Just as among the Communist intellectuals, so among many of the party officials themselves did the grim gulf between myth and reality work to destroy confidence. They, too, became guilt-ridden, unsure of themselves; they, too, began to doubt. Among them only the most case-hardened, cynically self-seeking careerists could look without a qualm upon the crimes committed in the name of Communism; and those were the men who inevitably gravitated to the top, nationally and locally, like scum to the surface of the seething social pot. Yet who can say that even at the top there were not also men who, God knows how, shut their minds to lying, deceit, treachery, torture, hoping that there might be some way out of the nightmare world into which their self-righteous arrogance, their stupidity and their criminality had led them.

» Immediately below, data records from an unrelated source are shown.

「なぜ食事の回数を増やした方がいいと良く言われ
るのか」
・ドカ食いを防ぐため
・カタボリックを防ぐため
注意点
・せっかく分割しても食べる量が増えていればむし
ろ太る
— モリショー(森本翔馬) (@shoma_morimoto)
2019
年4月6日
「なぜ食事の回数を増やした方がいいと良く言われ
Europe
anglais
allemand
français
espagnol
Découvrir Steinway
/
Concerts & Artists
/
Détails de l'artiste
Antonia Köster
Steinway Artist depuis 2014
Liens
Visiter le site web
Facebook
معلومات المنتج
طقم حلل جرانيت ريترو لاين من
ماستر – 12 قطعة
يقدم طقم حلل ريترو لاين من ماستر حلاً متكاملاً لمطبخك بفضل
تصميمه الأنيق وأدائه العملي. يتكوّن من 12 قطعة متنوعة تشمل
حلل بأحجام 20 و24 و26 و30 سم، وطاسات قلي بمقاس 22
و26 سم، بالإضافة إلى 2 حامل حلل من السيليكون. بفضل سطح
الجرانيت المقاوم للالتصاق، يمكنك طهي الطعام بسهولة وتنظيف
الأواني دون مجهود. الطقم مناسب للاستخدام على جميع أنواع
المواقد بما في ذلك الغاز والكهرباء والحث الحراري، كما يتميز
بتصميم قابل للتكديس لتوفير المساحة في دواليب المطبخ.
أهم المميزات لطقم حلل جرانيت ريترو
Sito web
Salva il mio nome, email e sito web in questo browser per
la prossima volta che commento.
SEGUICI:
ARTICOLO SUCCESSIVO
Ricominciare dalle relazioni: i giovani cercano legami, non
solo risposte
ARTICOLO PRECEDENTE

In the satellites the conflict of loyalties in the mind of the Communists must necessarily be more acute than in Russia: for to the conflict between loyalty to a doctrine and loyalty to the working people, whose interests they claim to represent, is added the conflict between loyalty to the ‘workers’ fatherland’ and the country of their birth. In Russia it is less difficult for Communists to believe that the gain is worth the cost, that however much the people may suffer, the country itself goes forward. In the satellites it is manifestly clear that neither the interests of the workers nor the interest of the country is served by the regime.

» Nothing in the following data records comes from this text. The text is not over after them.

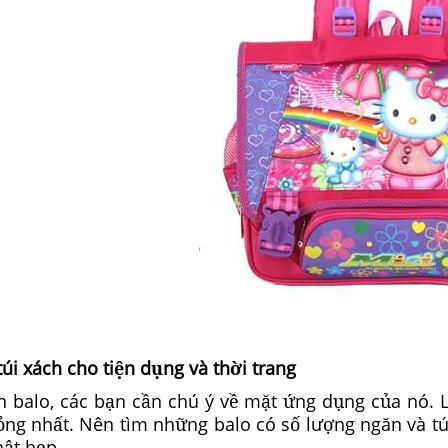
túi xách cho tiện dụng và thời trang
n balo, các bạn cần chú ý về mặt ứng dụng của nó. 
ỏng nhất. Nên tìm những balo có số lượng ngăn và t
hật hẹp.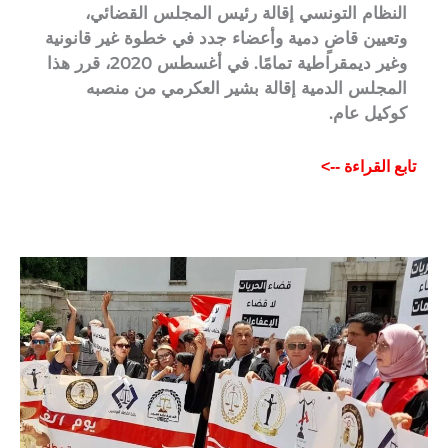
النظام التونسي إقالة رئيس المجلس القضائي،
وتعيين قاضٍ دمية وأعضاء جدد في خطوة غير قانونية
وغير ديمقراطية تمامًا. في أغسطس 2020، قرر هذا
المجلس الدمية إقالة بشير العكرمي من منصبه
كوكيل عام.
تابع القراءة -->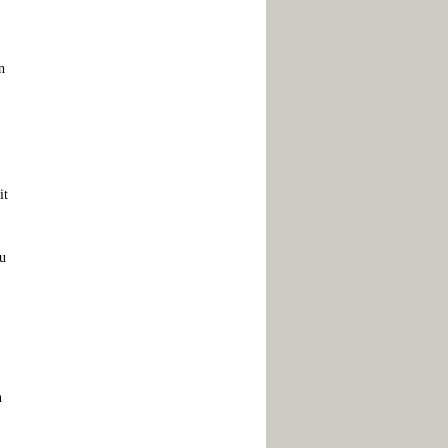
n
it
zu
n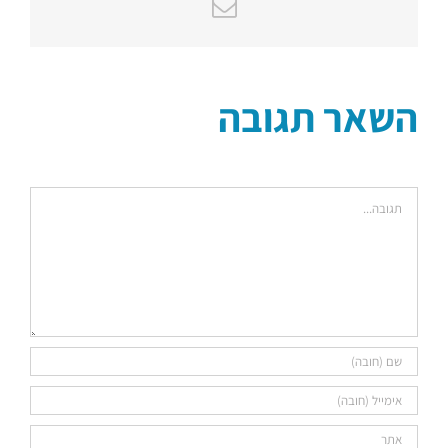
כתובת
דואר
אלקטרוני
השאר תגובה
הערה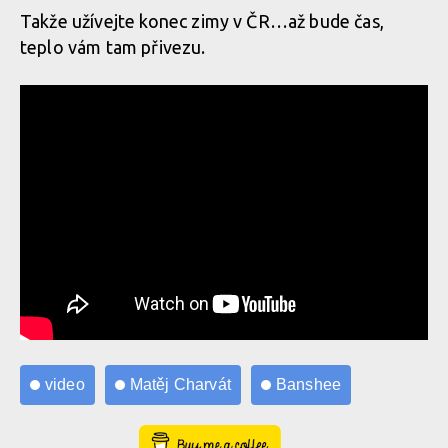
Takže užívejte konec zimy v ČR…až bude čas,
teplo vám tam přivezu.
video
Matěj Charvát
Banshee
Buy Me a Coffee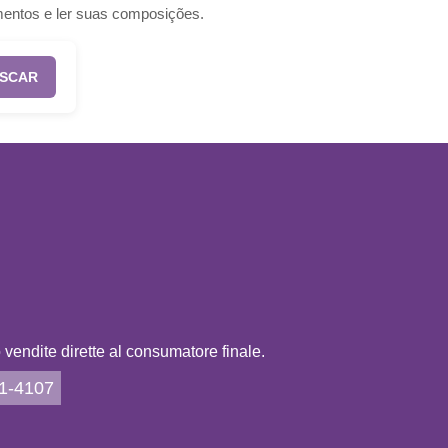
mentos e ler suas composições.
SCAR
vendite dirette al consumatore finale.
21-4107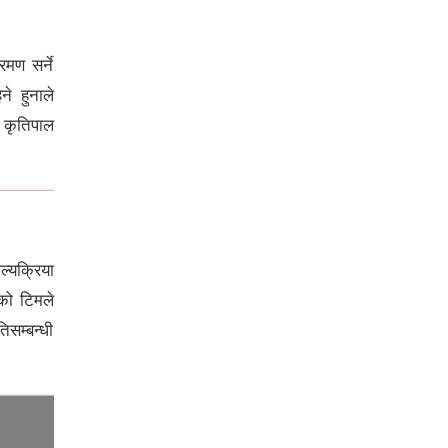
मण सर्ने
े हुनाले
। कृतिपाल
जर्मनीको सत्तारूढ दलका युवा
संगठनलाई सांसद खुश्बु ओलीको
भर्चुअल सम्बोधन, युवालाई सक्रिय
राजनीतिमा लाग्न आह्वान
ल्यक्रिया
वको टिमले
सम्बन्धी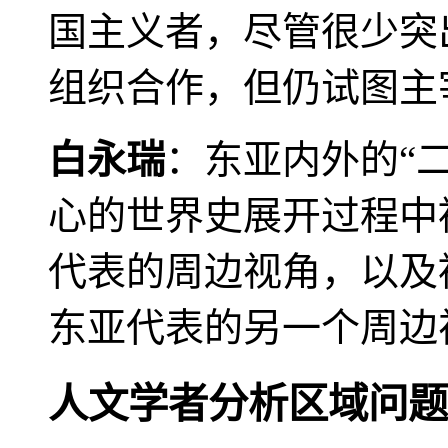
国主义者，尽管很少突
组织合作，但仍试图主
白永瑞
：东亚内外的“
心的世界史展开过程中
代表的周边视角，以及
东亚代表的另一个周边
人文学者分析区域问题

That such a conflict exists is evident from the large number of Communists who fell foul of the regime, and were hanged or imprisoned as a consequence. Peter Fryer, former member of the British Communist Party, who went to Hungary to report events for the Daily Worker, relates what one Hungarian Communist told him:

... by and large the party leaders were hated. The party itself was corrupt, and at least half of its 700,000 members were simply careerists. Communists who expressed dissenting views had either been put in positions where they could do no harm, or terrorised into silence, or imprisoned, or murdered.

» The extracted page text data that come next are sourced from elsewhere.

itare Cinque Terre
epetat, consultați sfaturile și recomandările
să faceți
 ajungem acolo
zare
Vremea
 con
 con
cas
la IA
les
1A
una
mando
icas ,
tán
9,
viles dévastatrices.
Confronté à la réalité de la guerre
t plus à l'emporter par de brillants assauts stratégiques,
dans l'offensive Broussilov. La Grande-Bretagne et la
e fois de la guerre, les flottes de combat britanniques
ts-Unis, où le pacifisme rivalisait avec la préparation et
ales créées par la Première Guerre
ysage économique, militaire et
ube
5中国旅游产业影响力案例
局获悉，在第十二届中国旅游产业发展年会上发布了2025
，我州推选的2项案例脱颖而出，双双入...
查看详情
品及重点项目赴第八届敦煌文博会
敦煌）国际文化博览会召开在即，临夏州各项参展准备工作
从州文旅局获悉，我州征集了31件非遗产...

In this connection the following statement from the United Nations Report is worth quoting:

Many of the witnesses had spent years in prison before 1945 on account of anti-Horthy or anti-Nazi activities. Some of these had spent more years in prison under the Communists. Among the witnesses were some who had been accused in the Rajk trial; all of these had undergone extreme torture, had been forced to sign confessions, and had been kept in prison or forced labour camps for many years without proper legal proceedings. Some of them had, later, after the fall of Rákosi in 1953, been released and reinstated in the Communist Party. One witness had been a stenographer for the security police.

It is clear that disillusioned Hungarian Communists played a not inconsiderable part in the revolution. In particular, those persecuted for dissenting opinions after their release from prison following the Russian ‘thaw’ must have greatly helped to stimulate the mood of revolt. These disillusioned Communists, both inside and outside the party, both workers and intellectuals, must have brought, as a result of their personal experiences at the hands of the ÁVH, a particularly uncompromising tone to the criticism of the regime; and this evidence of the decay of Communist faith undoubtedly served to hearten and stiffen all the opposition.

The Hungarian revolution therefore brings us this further lesson, that not only is no satellite Communist Party immune from the disintegrating force of ‘national’ Communism, but that this force is much stronger than appears on the surface. Who could have predicted, even the day before the revolution broke out, such a complete collapse of the Hungarian party? Is it not now absolutely certain that the Communist Parties of East Germany, of Rumania, of Bulgaria, and even of Czechoslovakia are riddled with ‘national’ Communists? Further, can the Russian party itself be free from the fever of dissent? The answer to these questions can now hardly be in doubt.


Notes

1. Petöfi was the revolutionary poet who defended the 1848 revolution arms in hand and fell on the battlefield under the Tsar’s bullets at the age of 27. The 1848-49 revolution in Hungary (and Rumania) was also suppressed by Russian armies, called in by the Austrian Emperor in agreement – irony of history – with a pact signed in Warsaw.